Malatya İnönü Üniversitesi Rektörü Prof. Dr. Ahmet Kızılay, Türkiye’nin gücüne güç katarak ilerlediğine dikkat çekerek, “Gelecekte dünyanın en güçlü ülkelerinden biri olacak. Şimdi gücümüze güç katarak gidiyoruz” dedi.
29 Ekim Cumhuriyet Bayramı dolayısıyla İnönü Üniversitesi Turgut Özal Kongre ve Kültür Merkezi’nde “Cumhuriyet’in Kuruluşuna Giden Süreç” adlı konferans düzenlendi.
Konferansa, İnönü Üniversitesi Rektörü Prof. Dr. Ahmet Kızılay, Rektör Yardımcısı Prof. Dr. İbrahim Türkmen, akademik personel ve öğrenciler katıldı.
Rektör Kızılay, “Bu millet her daim ayakta kalacaktır. Gençlerimiz, çocuklarımız o ruhla geliyor. Gelecekte dünyanın en güçlü ülkelerinden biri olacak. Şimdi gücümüze güç katarak gidiyoruz. 100 yıl önceki makûs tarihimizi yenerek kurduk. Daha sonra 100 yıl boyunca da her yıl yüzde 4-5 arası gibi ortalama büyüme ile geldik. 1923’den 2023’e kadar Türkiye 100 kat büyüdü. Bu devlet planlama teşkilatının rakamlarından söylediğim bir rakam. Bu her ülkenin başarabileceği bir başarı değil. Ama bize yetebilecek bir başarı da değil. Biz bu başarıyı sağlayanlara minnet duyuyoruz. Ama yeterli bulmuyoruz. Daha çok büyümek, dünyanın ilk 10 ülkesi arasına girmek temel hedefimiz. Ülkemizin, milletimizin bu yolda gelişme yolunda devraldığı bayrağı her dönem daha ileriye götüreceğine inanıyorum” dedi.

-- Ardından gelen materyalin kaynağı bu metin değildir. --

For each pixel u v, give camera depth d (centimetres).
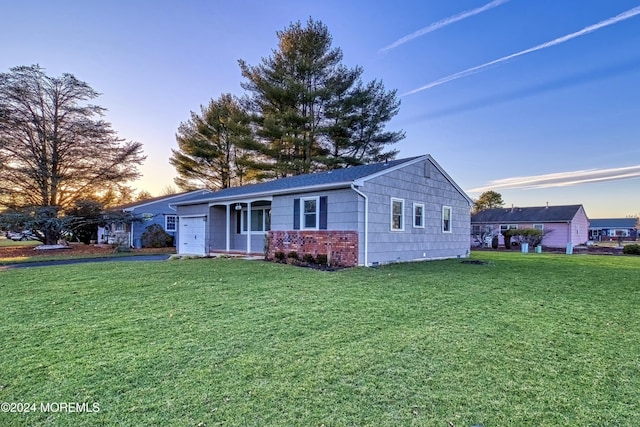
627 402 287
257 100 2462
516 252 2236
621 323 498
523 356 377
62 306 577
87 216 2142
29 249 2011
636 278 914
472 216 3681
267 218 1559
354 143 2445
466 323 492
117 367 348
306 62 2330
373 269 1031
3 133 2062
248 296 646
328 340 422
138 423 256
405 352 386
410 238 1334
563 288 757
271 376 327
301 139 2341
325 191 1190
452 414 267
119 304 589
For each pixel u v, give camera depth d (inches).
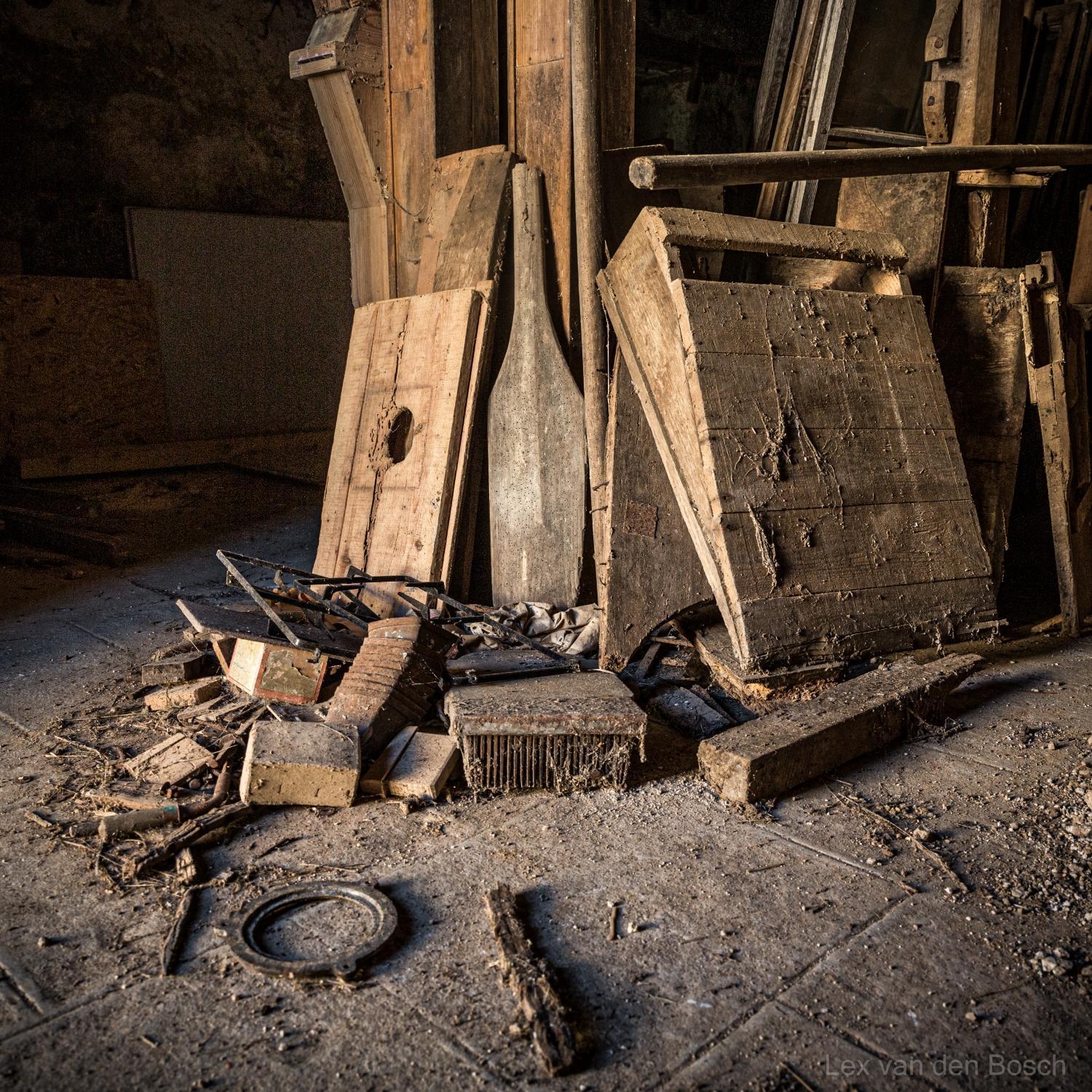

Programa konuşmacı olarak katılan Fen Edebiyat Fakültesi Dr. Öğr. Üyesi Aziz Kılıç da, “Türkiye’de Cumhuriyetin ilanı aslında tarihi bir gelişmenin doğal bir sonucudur. Cumhuriyet, Kurtuluş Savaşı’nın kanun yönlerinde doğmuştur. Milli mücadelenin 1919 Mayıs’ını başlangıç olarak görürsek o tarihten itibaren, o kanlı günlerde ortaya çıkmıştır. Dolayısıyla 29 Ekim 1923’te alınan karar yürürlükte olan rejimin adını koymak ve anayasanın ruhunu açıklamaktan ibaretti. Egemenliğinin kayıtsız şartsız millete ait ve Türkiye Büyük Millet Meclisi’nin milletin tek ve gerçek bir mesele olduğunun kabulünden ve saltanatın kaldırılmasından sonraki yönetim biçimi geniş anlamıyla aslında cumhuriyetten başka bir şey değildi. Cumhuriyetin var olma sürecine baktığımızda ise milli mücadelenin başladığı ilk günlere gitmek gerekir. Milli mücadele döneminde milli egemenlik ilkesine bağlı kalınarak toplanan bölgesel ve ulusal nitelikteki kongreler tamamen halkın temsilcilerinden oluşmaktaydı. 1919 yılı Türkiye’de kongreler yılıdır. Birçok kongrenin yerel kongrenin ve daha sonra ulusal kongrenin yapıldığını görüyoruz. Mustafa Kemal Paşa’nın liderliğinde gerçekleştirilen kongrelerin almış olduğu kararların tamamında milli iradeyi hâkim kılma ilkesinin kabul edildiği görülmektedir. Bu ilke milli mücadelenin meşruiyet temeline oluşturduğu gibi kurulan yönetimin demokratik niteliğini de işaret etmektedir” diye konuştu.
Kılıç, Cumhuriyetin ilanından önceki ve sonraki süreçlerde halkçılık kavramını açıklayarak Cumhuriyetin önemini dile getirdi.